**PAGE TEXT**
Thursday, 31 May 2007

Sitges and Barcelona, May 2007

I cheekily created this blog entry without any actual content because I wanted it to appear as being written in May when I did eventually get around to it. In the meantime, the pictures are here.

Sunday, 13 May 2007

"Professionally cleaned"

Monday, 23 April 2007

On Saturday, we packed our wordly belongings and headed North, crossing the Thames with a twinge of nostalgia. For Kei, this was a homecoming, a return to the safety and comfort of charted territory. For myself, it was an adventure, my second permanent address in London and a tentative step towards a more suburban existence.

Whatever our various expectations of our future home, neither of us were quite prepared for the comical and trying array of mishaps that littered our path to homeliness. Less than twenty four hours before moving in, literally as the ink dried on our contract, we overheard a conversation at the rear of the letting agent's office describing our boiler as broken and leaking. This in fact turned out to be two separate problems, one in the boiler, one in the plumbing beneath the bathtub which was leaking into our neighbours apartment.

The remote control for the underground parking was taken by the previous tenant and so after three days of haranguing the letting agent, the landlord purchased a new one and then insisted that we pay a deposit for it. The telephone line has not been used since the early nineties and requires an engineer to activate it. The electricity meter was in debt when we arrived and so we had to pay the previous tenants owings just to switch the lights on. The fridge smelled like something had died in it, and then been ressurected to do the work of Satan, and then died again. The duplicate keys we had cut didn't work and the key cutter seems to have left town. The electricity panel for the boiler is literally hanging out of the wall, exposed live wires dangling inches from a fifty litre water reservoir.

**Page-level text extractions**
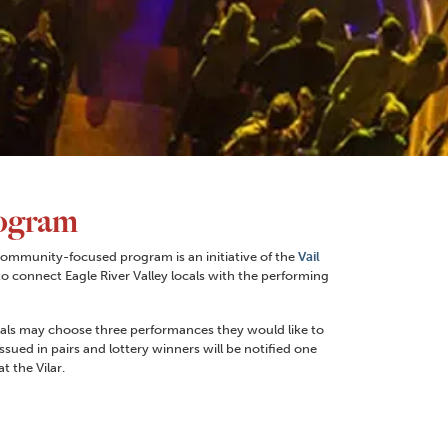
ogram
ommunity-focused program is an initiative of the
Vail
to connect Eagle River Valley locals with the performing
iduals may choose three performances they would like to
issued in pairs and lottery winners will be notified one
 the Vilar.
==
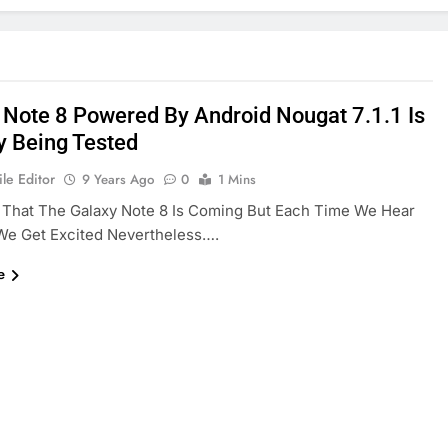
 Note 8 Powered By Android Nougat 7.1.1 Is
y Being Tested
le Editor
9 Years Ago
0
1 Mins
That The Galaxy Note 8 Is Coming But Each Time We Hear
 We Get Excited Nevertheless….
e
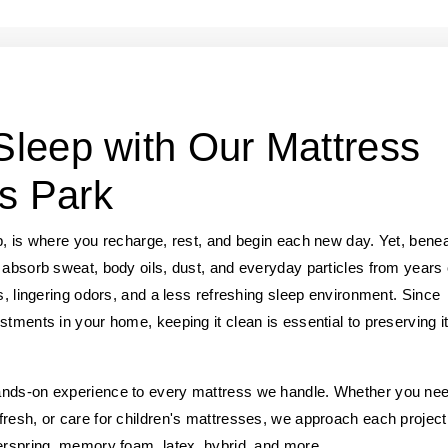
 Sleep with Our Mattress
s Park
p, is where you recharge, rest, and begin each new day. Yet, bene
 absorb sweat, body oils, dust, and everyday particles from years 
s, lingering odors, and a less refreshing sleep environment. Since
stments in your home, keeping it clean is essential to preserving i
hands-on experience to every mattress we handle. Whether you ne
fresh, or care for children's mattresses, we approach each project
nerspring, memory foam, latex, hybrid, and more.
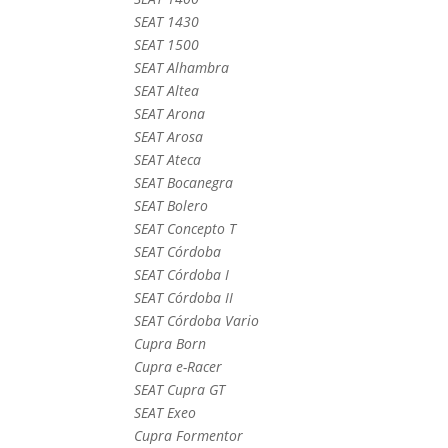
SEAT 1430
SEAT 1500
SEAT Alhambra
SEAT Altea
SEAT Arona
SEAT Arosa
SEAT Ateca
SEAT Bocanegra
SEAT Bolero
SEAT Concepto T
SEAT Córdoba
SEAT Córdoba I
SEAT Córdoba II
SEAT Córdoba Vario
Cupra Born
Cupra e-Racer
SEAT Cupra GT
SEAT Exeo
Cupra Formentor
* * *
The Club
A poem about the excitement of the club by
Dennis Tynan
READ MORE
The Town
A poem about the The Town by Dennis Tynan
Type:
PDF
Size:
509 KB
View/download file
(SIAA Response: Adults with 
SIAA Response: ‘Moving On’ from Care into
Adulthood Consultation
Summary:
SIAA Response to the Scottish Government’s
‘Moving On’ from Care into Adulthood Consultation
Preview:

**WHAT TO DO**
a. From the blog page, echo the passage that starts at "Thursday, 31 May" and ends after "more suburban existence.".
b. According to the blog page, what did the landlord insist the new tenants pay a deposit for?

**SOLUTIONS TO EACH TASK**
a.
Thursday, 31 May 2007

Sitges and Barcelona, May 2007

I cheekily created this blog entry without any actual content because I wanted it to appear as being written in May when I did eventually get around to it. In the meantime, the pictures are here.

Sunday, 13 May 2007

"Professionally cleaned"

Monday, 23 April 2007

On Saturday, we packed our wordly belongings and headed North, crossing the Thames with a twinge of nostalgia. For Kei, this was a homecoming, a return to the safety and comfort of charted territory. For myself, it was an adventure, my second permanent address in London and a tentative step towards a more suburban existence.

b. The new remote control for the underground parking.